To carry out a fingerprinting attack and determine what video or website a user is watching or visiting, the attacker takes a series of latency measurements of the victim’s network connection while the content is downloaded from the server as they browse or view content.

It then proceeds to a post-processing step where a convolutional neural network (CNN) trained using traces from an identical network setup makes the inference with up to 98% accuracy for videos and 63% for websites.

In other words, due to the victim’s network bottleneck, the attacker can calculate the quantity of data delivered by measuring the packet round trip time (RTT). The RTT traces are unique to each video and can be used to identify the video watched by the victim.

The attack gets its name from the fact that the attacking server sends the file slowly to monitor the connection latency over time.

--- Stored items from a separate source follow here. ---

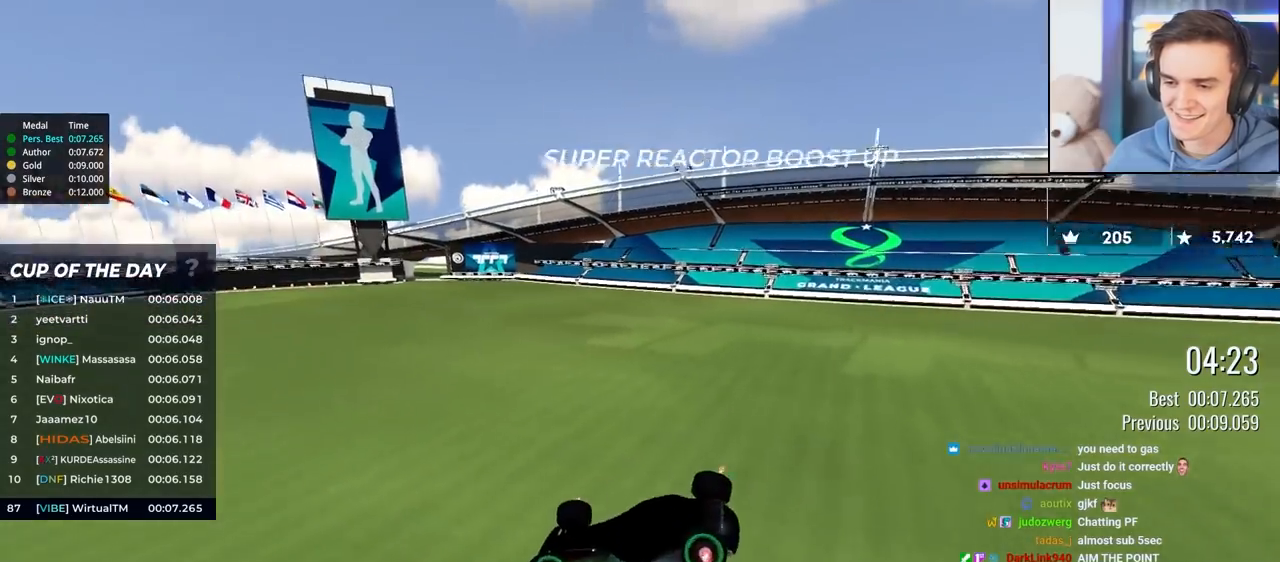
{"keys": ["up"], "events": [[333, "right", "up"]]}
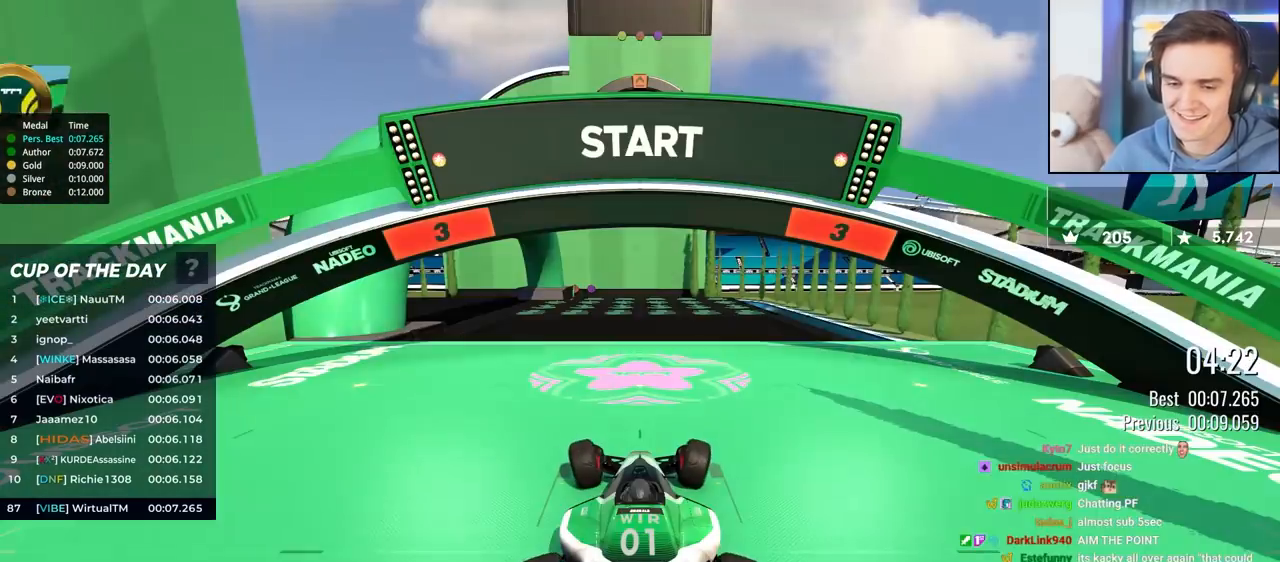
{"keys": ["up"], "events": [[217, "left", "down"], [350, "left", "up"]]}
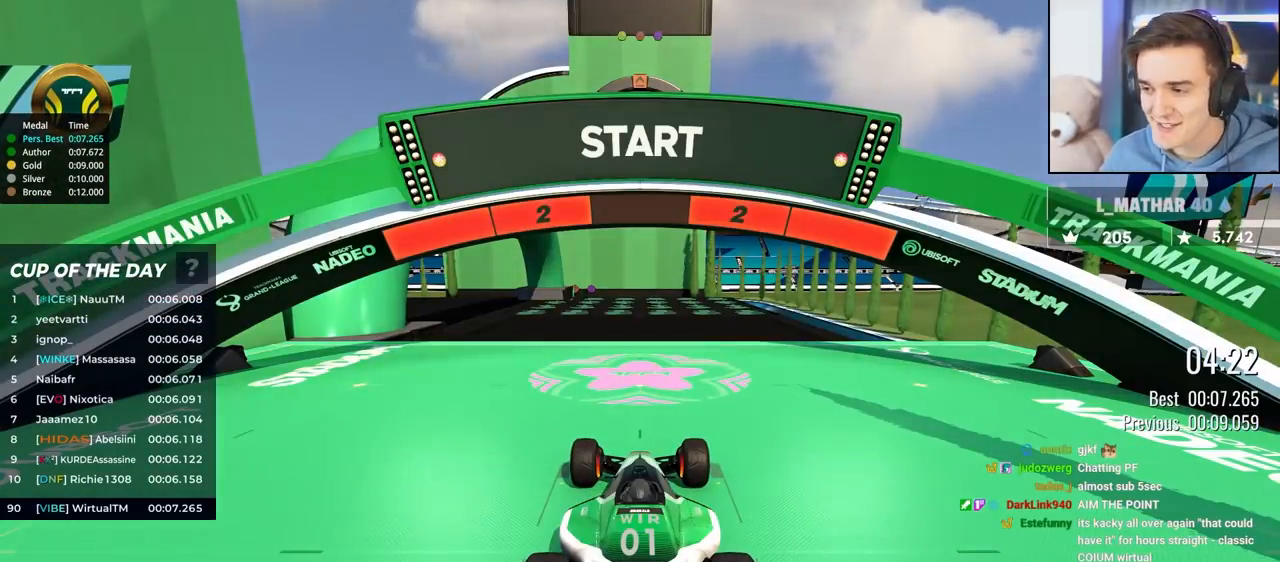
{"keys": ["up"], "events": []}
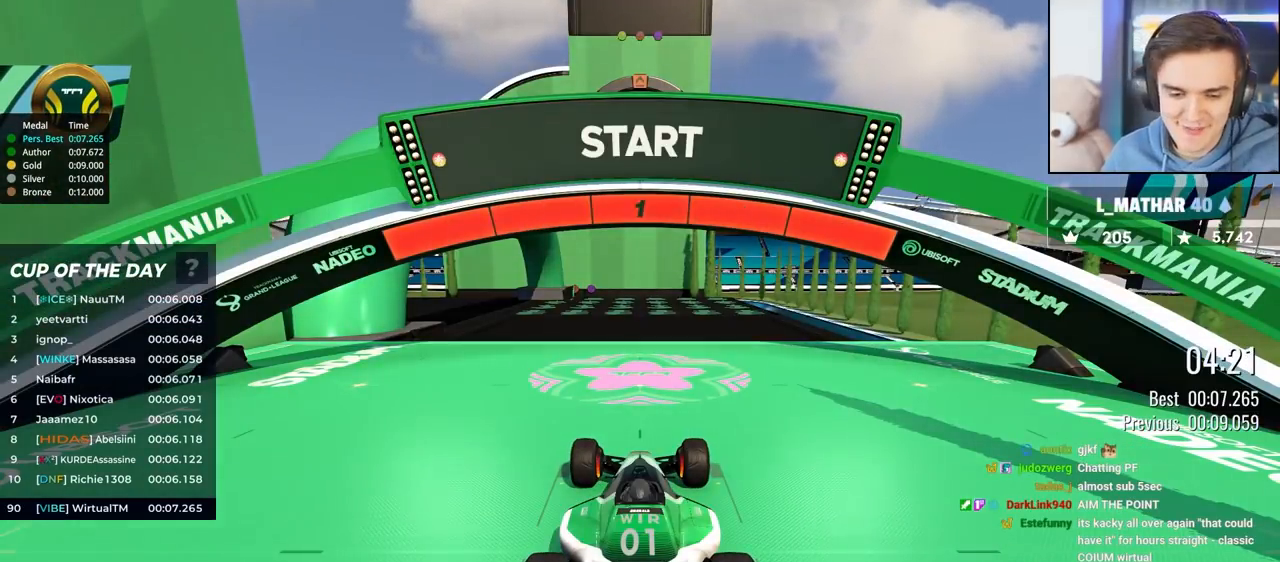
{"keys": ["up"], "events": []}
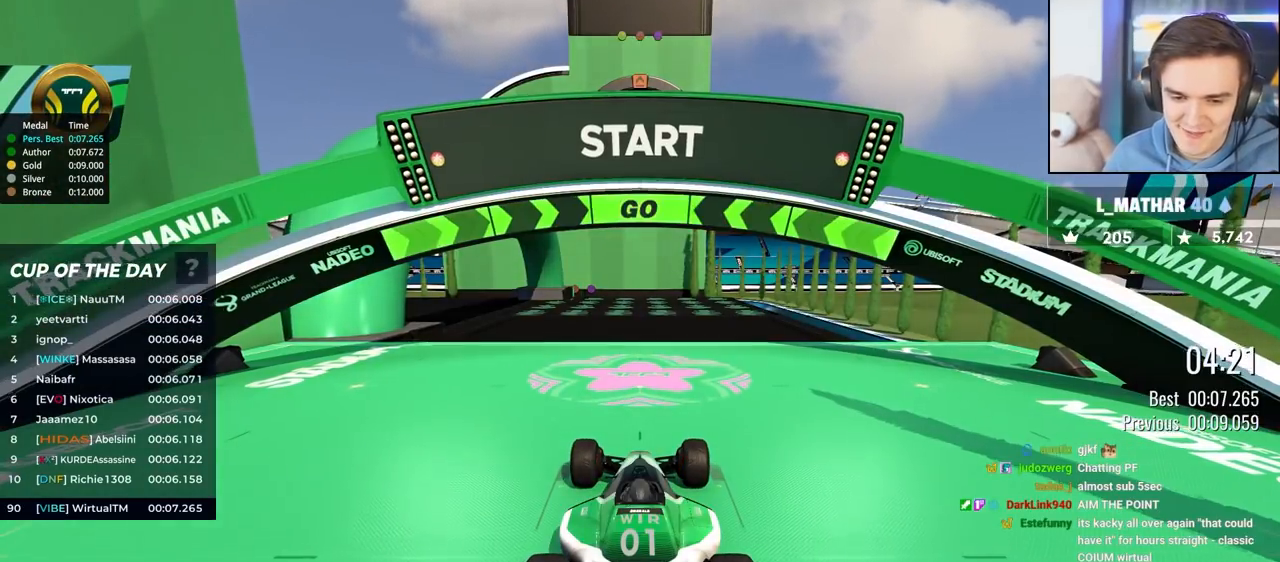
{"keys": ["up"], "events": [[267, "left", "down"], [350, "left", "up"], [400, "left", "down"], [450, "left", "up"]]}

“SnailLoad requires no JavaScript, no form of code execution on the victim system, and no user interaction but only a constant exchange of network packets,” the investigators stated. They added that it “measures the latency to the victim system and infers the network activity on the victim system from the latency variations.”

“The root cause of the side-channel is buffering in a transport path node, typically the last node before the user’s modem or router, related to a quality-of-service issue called bufferbloat.”

The disclosure comes after academics discovered a security flaw in the way router firmware handles Network Address Translation (NAT) mapping, which could be exploited by an attacker connected to the same Wi-Fi network as the victim to bypass built-in randomization in the Transmission Control Protocol.

“Most routers, for performance reasons, do not rigorously inspect the sequence numbers of TCP packets,” according to the study authors. “Consequently, this introduces serious security vulnerabilities that attackers can exploit by crafting forged reset (RST) packets to maliciously clear NAT mappings in the router.”

The attack enables the threat actor to infer the source ports of additional client connections, as well as steal the sequence number and acknowledgment number of the normal TCP connection between the victim client and the server, allowing them to manipulate TCP connections.

According to the researchers, hijacking attacks targeting TCP could be weaponized to poison a victim’s HTTP web page or stage denial-of-service (DoS) attacks. Patches for the vulnerability are being prepared by the OpenWrt community as well as router vendors such as 360, Huawei, Linksys, Mercury, TP-Link, Ubiquiti, and Xiaomi.